### [Your goal]
Write out the material from the line containing "Цена в данном" down to the line containing "Πολιτική Απορρήτου & Cookies", with both of those lines included and the pictures left out.

─── The data

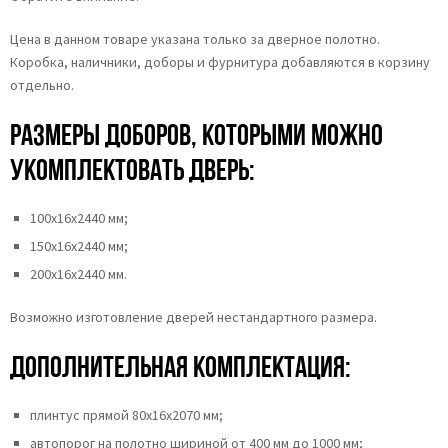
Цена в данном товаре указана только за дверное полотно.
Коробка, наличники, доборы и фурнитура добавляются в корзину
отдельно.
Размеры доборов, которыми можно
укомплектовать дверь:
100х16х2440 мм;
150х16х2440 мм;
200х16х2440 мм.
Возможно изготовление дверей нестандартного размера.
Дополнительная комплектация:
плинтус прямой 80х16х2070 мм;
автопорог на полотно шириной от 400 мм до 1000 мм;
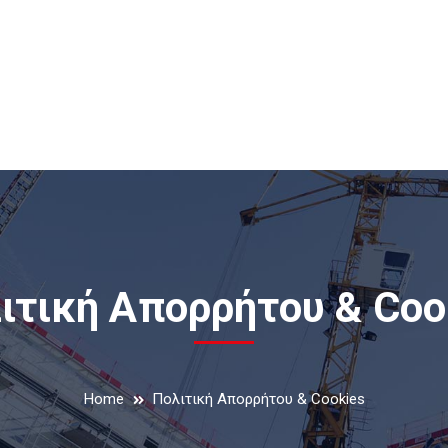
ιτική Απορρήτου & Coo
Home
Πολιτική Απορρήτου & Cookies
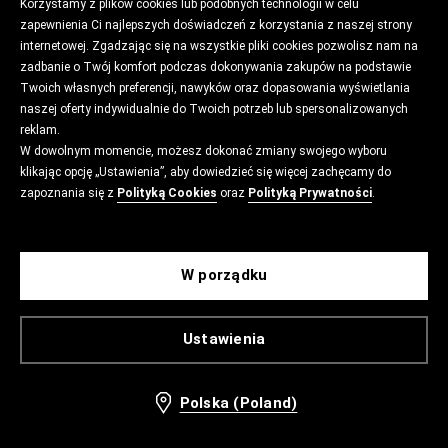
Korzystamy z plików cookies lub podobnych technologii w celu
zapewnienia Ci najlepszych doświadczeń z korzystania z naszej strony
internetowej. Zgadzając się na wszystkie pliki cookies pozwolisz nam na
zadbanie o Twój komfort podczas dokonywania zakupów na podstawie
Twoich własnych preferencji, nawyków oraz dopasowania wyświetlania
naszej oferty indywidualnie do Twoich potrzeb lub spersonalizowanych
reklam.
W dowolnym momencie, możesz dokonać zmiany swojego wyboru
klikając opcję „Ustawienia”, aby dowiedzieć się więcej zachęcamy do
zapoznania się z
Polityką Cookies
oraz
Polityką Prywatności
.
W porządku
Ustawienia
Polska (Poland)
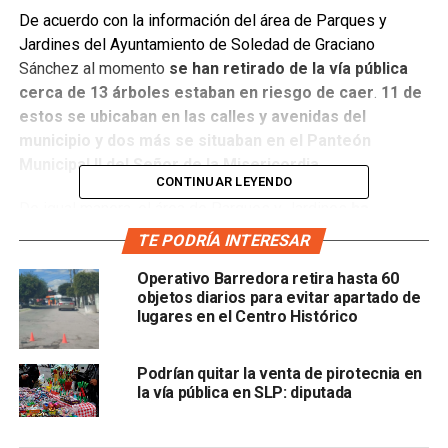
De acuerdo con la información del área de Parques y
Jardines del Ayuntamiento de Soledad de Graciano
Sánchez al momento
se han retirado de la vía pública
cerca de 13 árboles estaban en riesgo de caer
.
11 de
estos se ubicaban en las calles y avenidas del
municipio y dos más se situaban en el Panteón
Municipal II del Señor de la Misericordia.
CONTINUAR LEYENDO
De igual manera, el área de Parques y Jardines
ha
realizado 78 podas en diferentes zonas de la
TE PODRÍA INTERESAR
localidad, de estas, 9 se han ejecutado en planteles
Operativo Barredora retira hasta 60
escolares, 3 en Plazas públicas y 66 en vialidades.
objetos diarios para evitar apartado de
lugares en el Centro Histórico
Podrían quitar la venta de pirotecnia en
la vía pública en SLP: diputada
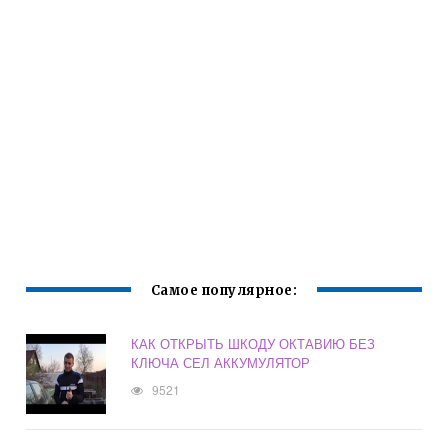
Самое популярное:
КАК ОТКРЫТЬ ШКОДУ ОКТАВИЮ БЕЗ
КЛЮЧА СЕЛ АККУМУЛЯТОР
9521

──────
─── The data

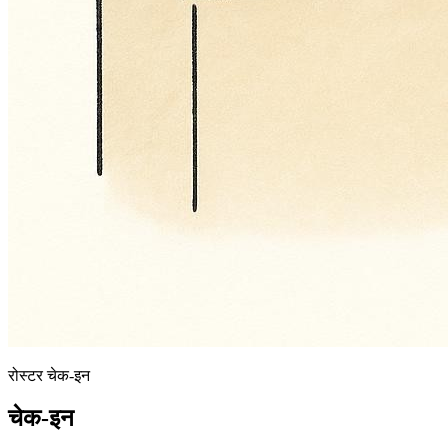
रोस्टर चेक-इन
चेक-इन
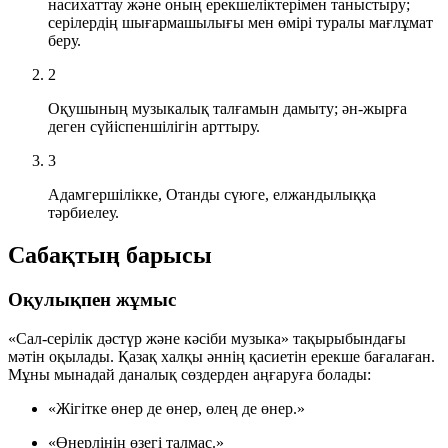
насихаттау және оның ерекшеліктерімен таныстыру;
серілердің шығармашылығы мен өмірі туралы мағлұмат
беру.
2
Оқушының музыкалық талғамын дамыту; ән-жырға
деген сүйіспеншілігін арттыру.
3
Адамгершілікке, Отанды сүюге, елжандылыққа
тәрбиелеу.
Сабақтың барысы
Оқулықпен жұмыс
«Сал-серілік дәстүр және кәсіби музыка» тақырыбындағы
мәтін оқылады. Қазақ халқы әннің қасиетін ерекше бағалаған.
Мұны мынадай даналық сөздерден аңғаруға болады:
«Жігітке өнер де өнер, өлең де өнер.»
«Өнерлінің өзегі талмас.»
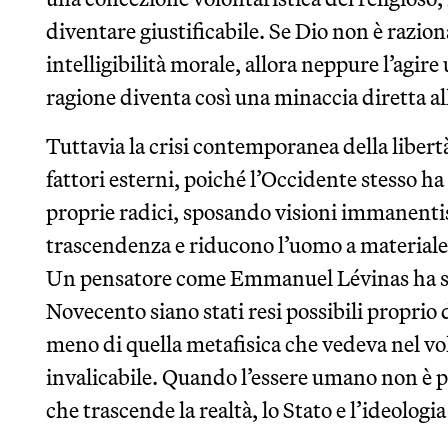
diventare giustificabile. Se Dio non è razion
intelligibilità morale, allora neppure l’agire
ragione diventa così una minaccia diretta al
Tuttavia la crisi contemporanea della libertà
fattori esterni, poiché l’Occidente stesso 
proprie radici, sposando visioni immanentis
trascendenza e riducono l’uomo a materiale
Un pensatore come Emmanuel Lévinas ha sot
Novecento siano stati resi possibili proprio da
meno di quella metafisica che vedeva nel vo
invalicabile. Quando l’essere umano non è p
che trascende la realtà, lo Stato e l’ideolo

──────

### [Solution to this problem]
Цена в данном товаре указана только за дверное полотно.
Коробка, наличники, доборы и фурнитура добавляются в корзину
отдельно.
Размеры доборов, которыми можно
укомплектовать дверь:
100х16х2440 мм;
150х16х2440 мм;
200х16х2440 мм.
Возможно изготовление дверей нестандартного размера.
Дополнительная комплектация:
плинтус прямой 80х16х2070 мм;
автопорог на полотно шириной от 400 мм до 1000 мм;
ιτική Απορρήτου & Coo
Home
Πολιτική Απορρήτου & Cookies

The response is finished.